═══ Provided information ═══
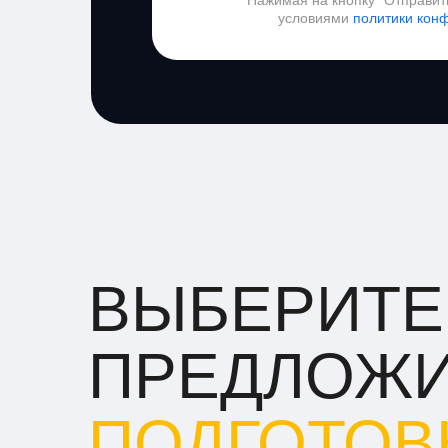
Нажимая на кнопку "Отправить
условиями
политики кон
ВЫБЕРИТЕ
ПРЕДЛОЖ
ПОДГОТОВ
═══
═══ Provided information ═══
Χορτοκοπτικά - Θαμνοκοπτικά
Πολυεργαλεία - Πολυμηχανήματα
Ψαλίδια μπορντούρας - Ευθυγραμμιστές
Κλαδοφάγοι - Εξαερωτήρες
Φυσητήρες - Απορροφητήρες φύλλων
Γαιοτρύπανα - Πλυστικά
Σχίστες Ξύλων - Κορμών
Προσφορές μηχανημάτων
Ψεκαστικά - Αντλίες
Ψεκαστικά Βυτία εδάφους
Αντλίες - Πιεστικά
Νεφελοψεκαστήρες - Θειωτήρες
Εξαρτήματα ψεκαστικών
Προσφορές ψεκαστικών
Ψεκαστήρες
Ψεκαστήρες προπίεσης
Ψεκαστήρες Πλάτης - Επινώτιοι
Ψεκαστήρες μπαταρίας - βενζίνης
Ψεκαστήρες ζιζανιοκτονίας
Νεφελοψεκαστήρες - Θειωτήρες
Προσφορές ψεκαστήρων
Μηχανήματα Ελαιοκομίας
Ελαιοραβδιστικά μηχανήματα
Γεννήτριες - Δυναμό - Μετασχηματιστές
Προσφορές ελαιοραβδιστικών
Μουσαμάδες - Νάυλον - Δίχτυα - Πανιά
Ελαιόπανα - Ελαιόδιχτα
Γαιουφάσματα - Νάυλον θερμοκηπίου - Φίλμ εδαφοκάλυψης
═══
What you are asked to do: Copy out every line from the records that has the word "ψεκαστικών".

Task answer:
Εξαρτήματα ψεκαστικών
Προσφορές ψεκαστικών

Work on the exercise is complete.